**What the exercise asks**
Print every line of the records below without changing a character.

**Saved data entries**
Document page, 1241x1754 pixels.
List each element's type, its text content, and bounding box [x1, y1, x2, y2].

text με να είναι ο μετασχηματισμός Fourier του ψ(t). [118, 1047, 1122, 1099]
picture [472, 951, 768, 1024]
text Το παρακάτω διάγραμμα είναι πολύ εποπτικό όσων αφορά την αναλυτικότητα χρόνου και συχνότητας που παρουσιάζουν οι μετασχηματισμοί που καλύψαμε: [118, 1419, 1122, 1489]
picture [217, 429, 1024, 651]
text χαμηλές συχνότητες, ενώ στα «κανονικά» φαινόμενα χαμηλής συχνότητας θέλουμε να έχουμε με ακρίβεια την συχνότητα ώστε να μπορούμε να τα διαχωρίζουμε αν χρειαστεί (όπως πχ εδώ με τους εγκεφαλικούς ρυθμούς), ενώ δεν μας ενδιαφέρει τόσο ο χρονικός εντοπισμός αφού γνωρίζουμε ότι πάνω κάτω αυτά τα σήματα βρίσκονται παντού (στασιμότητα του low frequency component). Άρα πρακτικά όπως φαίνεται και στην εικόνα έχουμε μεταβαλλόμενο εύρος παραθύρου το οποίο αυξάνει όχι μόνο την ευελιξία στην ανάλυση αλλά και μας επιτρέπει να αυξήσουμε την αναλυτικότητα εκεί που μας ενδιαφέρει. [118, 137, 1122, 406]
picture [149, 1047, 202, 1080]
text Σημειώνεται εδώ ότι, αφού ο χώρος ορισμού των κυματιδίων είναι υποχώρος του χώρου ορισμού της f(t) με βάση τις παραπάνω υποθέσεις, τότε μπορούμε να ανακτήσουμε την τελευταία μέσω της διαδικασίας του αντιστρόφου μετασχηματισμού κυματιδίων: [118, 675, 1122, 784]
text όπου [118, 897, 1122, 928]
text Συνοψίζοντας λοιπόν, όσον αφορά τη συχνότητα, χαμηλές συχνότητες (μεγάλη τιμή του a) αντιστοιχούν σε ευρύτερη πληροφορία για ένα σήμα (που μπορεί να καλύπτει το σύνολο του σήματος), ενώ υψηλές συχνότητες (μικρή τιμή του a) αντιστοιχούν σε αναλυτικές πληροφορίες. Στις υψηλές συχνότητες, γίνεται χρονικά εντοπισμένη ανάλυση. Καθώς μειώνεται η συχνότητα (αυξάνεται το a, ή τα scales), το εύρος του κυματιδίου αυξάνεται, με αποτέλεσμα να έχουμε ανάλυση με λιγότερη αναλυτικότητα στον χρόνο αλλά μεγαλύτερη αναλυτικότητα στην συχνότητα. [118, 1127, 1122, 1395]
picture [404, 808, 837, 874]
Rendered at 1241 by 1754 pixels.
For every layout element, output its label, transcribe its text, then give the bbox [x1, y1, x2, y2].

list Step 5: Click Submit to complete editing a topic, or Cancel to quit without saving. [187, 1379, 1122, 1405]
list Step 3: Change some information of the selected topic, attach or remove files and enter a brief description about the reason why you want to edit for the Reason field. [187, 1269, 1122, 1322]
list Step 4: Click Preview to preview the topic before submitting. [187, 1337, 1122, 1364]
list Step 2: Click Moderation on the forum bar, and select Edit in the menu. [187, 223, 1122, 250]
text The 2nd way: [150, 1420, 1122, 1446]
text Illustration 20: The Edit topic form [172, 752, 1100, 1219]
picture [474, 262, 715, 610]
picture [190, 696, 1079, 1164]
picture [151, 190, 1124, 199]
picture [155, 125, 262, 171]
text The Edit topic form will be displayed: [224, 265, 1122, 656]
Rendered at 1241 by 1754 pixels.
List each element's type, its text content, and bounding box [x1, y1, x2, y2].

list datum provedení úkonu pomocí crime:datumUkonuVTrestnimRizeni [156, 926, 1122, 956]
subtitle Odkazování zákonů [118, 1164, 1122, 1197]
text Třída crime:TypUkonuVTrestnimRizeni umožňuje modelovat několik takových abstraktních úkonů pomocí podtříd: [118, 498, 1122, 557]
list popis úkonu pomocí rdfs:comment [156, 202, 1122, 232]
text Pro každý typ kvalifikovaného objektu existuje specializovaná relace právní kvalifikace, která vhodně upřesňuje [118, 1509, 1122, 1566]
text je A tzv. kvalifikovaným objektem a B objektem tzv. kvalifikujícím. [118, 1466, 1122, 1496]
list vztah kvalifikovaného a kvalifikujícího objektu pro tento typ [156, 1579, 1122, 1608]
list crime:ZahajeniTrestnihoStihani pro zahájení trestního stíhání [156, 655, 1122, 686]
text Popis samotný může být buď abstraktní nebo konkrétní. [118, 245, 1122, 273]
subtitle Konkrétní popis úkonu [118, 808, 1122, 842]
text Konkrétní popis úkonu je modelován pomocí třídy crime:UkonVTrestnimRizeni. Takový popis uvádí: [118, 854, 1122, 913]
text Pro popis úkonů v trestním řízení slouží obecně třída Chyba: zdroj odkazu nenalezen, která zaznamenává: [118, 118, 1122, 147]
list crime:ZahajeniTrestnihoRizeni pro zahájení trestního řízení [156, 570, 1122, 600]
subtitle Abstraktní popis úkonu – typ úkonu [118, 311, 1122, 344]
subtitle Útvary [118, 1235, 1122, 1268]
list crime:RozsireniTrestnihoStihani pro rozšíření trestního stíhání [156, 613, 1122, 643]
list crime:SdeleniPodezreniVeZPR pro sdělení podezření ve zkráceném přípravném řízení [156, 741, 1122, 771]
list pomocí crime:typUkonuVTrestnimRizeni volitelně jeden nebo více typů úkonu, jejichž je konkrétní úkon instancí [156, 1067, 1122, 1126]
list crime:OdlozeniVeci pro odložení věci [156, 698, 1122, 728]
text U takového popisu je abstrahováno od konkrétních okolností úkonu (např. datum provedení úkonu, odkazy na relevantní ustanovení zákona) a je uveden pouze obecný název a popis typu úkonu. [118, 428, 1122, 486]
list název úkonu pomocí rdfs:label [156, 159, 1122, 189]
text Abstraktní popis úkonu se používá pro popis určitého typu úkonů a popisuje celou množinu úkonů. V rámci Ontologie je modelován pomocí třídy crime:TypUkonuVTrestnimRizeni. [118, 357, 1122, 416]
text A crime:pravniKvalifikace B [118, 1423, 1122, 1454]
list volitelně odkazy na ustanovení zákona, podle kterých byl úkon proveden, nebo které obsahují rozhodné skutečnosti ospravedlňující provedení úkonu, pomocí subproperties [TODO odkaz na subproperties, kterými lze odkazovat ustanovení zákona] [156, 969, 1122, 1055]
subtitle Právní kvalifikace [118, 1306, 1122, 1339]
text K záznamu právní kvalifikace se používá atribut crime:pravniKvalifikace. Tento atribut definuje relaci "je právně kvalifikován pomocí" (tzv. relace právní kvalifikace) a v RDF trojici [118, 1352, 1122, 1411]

**Answer for this exercise**
Document page, 1241x1754 pixels.
List each element's type, its text content, and bounding box [x1, y1, x2, y2].

text με να είναι ο μετασχηματισμός Fourier του ψ(t). [118, 1047, 1122, 1099]
picture [472, 951, 768, 1024]
text Το παρακάτω διάγραμμα είναι πολύ εποπτικό όσων αφορά την αναλυτικότητα χρόνου και συχνότητας που παρουσιάζουν οι μετασχηματισμοί που καλύψαμε: [118, 1419, 1122, 1489]
picture [217, 429, 1024, 651]
text χαμηλές συχνότητες, ενώ στα «κανονικά» φαινόμενα χαμηλής συχνότητας θέλουμε να έχουμε με ακρίβεια την συχνότητα ώστε να μπορούμε να τα διαχωρίζουμε αν χρειαστεί (όπως πχ εδώ με τους εγκεφαλικούς ρυθμούς), ενώ δεν μας ενδιαφέρει τόσο ο χρονικός εντοπισμός αφού γνωρίζουμε ότι πάνω κάτω αυτά τα σήματα βρίσκονται παντού (στασιμότητα του low frequency component). Άρα πρακτικά όπως φαίνεται και στην εικόνα έχουμε μεταβαλλόμενο εύρος παραθύρου το οποίο αυξάνει όχι μόνο την ευελιξία στην ανάλυση αλλά και μας επιτρέπει να αυξήσουμε την αναλυτικότητα εκεί που μας ενδιαφέρει. [118, 137, 1122, 406]
picture [149, 1047, 202, 1080]
text Σημειώνεται εδώ ότι, αφού ο χώρος ορισμού των κυματιδίων είναι υποχώρος του χώρου ορισμού της f(t) με βάση τις παραπάνω υποθέσεις, τότε μπορούμε να ανακτήσουμε την τελευταία μέσω της διαδικασίας του αντιστρόφου μετασχηματισμού κυματιδίων: [118, 675, 1122, 784]
text όπου [118, 897, 1122, 928]
text Συνοψίζοντας λοιπόν, όσον αφορά τη συχνότητα, χαμηλές συχνότητες (μεγάλη τιμή του a) αντιστοιχούν σε ευρύτερη πληροφορία για ένα σήμα (που μπορεί να καλύπτει το σύνολο του σήματος), ενώ υψηλές συχνότητες (μικρή τιμή του a) αντιστοιχούν σε αναλυτικές πληροφορίες. Στις υψηλές συχνότητες, γίνεται χρονικά εντοπισμένη ανάλυση. Καθώς μειώνεται η συχνότητα (αυξάνεται το a, ή τα scales), το εύρος του κυματιδίου αυξάνεται, με αποτέλεσμα να έχουμε ανάλυση με λιγότερη αναλυτικότητα στον χρόνο αλλά μεγαλύτερη αναλυτικότητα στην συχνότητα. [118, 1127, 1122, 1395]
picture [404, 808, 837, 874]
Rendered at 1241 by 1754 pixels.
For every layout element, output its label, transcribe its text, then give the bbox [x1, y1, x2, y2].

list Step 5: Click Submit to complete editing a topic, or Cancel to quit without saving. [187, 1379, 1122, 1405]
list Step 3: Change some information of the selected topic, attach or remove files and enter a brief description about the reason why you want to edit for the Reason field. [187, 1269, 1122, 1322]
list Step 4: Click Preview to preview the topic before submitting. [187, 1337, 1122, 1364]
list Step 2: Click Moderation on the forum bar, and select Edit in the menu. [187, 223, 1122, 250]
text The 2nd way: [150, 1420, 1122, 1446]
text Illustration 20: The Edit topic form [172, 752, 1100, 1219]
picture [474, 262, 715, 610]
picture [190, 696, 1079, 1164]
picture [151, 190, 1124, 199]
picture [155, 125, 262, 171]
text The Edit topic form will be displayed: [224, 265, 1122, 656]
Rendered at 1241 by 1754 pixels.
List each element's type, its text content, and bounding box [x1, y1, x2, y2].

list datum provedení úkonu pomocí crime:datumUkonuVTrestnimRizeni [156, 926, 1122, 956]
subtitle Odkazování zákonů [118, 1164, 1122, 1197]
text Třída crime:TypUkonuVTrestnimRizeni umožňuje modelovat několik takových abstraktních úkonů pomocí podtříd: [118, 498, 1122, 557]
list popis úkonu pomocí rdfs:comment [156, 202, 1122, 232]
text Pro každý typ kvalifikovaného objektu existuje specializovaná relace právní kvalifikace, která vhodně upřesňuje [118, 1509, 1122, 1566]
text je A tzv. kvalifikovaným objektem a B objektem tzv. kvalifikujícím. [118, 1466, 1122, 1496]
list vztah kvalifikovaného a kvalifikujícího objektu pro tento typ [156, 1579, 1122, 1608]
list crime:ZahajeniTrestnihoStihani pro zahájení trestního stíhání [156, 655, 1122, 686]
text Popis samotný může být buď abstraktní nebo konkrétní. [118, 245, 1122, 273]
subtitle Konkrétní popis úkonu [118, 808, 1122, 842]
text Konkrétní popis úkonu je modelován pomocí třídy crime:UkonVTrestnimRizeni. Takový popis uvádí: [118, 854, 1122, 913]
text Pro popis úkonů v trestním řízení slouží obecně třída Chyba: zdroj odkazu nenalezen, která zaznamenává: [118, 118, 1122, 147]
list crime:ZahajeniTrestnihoRizeni pro zahájení trestního řízení [156, 570, 1122, 600]
subtitle Abstraktní popis úkonu – typ úkonu [118, 311, 1122, 344]
subtitle Útvary [118, 1235, 1122, 1268]
list crime:RozsireniTrestnihoStihani pro rozšíření trestního stíhání [156, 613, 1122, 643]
list crime:SdeleniPodezreniVeZPR pro sdělení podezření ve zkráceném přípravném řízení [156, 741, 1122, 771]
list pomocí crime:typUkonuVTrestnimRizeni volitelně jeden nebo více typů úkonu, jejichž je konkrétní úkon instancí [156, 1067, 1122, 1126]
list crime:OdlozeniVeci pro odložení věci [156, 698, 1122, 728]
text U takového popisu je abstrahováno od konkrétních okolností úkonu (např. datum provedení úkonu, odkazy na relevantní ustanovení zákona) a je uveden pouze obecný název a popis typu úkonu. [118, 428, 1122, 486]
list název úkonu pomocí rdfs:label [156, 159, 1122, 189]
text Abstraktní popis úkonu se používá pro popis určitého typu úkonů a popisuje celou množinu úkonů. V rámci Ontologie je modelován pomocí třídy crime:TypUkonuVTrestnimRizeni. [118, 357, 1122, 416]
text A crime:pravniKvalifikace B [118, 1423, 1122, 1454]
list volitelně odkazy na ustanovení zákona, podle kterých byl úkon proveden, nebo které obsahují rozhodné skutečnosti ospravedlňující provedení úkonu, pomocí subproperties [TODO odkaz na subproperties, kterými lze odkazovat ustanovení zákona] [156, 969, 1122, 1055]
subtitle Právní kvalifikace [118, 1306, 1122, 1339]
text K záznamu právní kvalifikace se používá atribut crime:pravniKvalifikace. Tento atribut definuje relaci "je právně kvalifikován pomocí" (tzv. relace právní kvalifikace) a v RDF trojici [118, 1352, 1122, 1411]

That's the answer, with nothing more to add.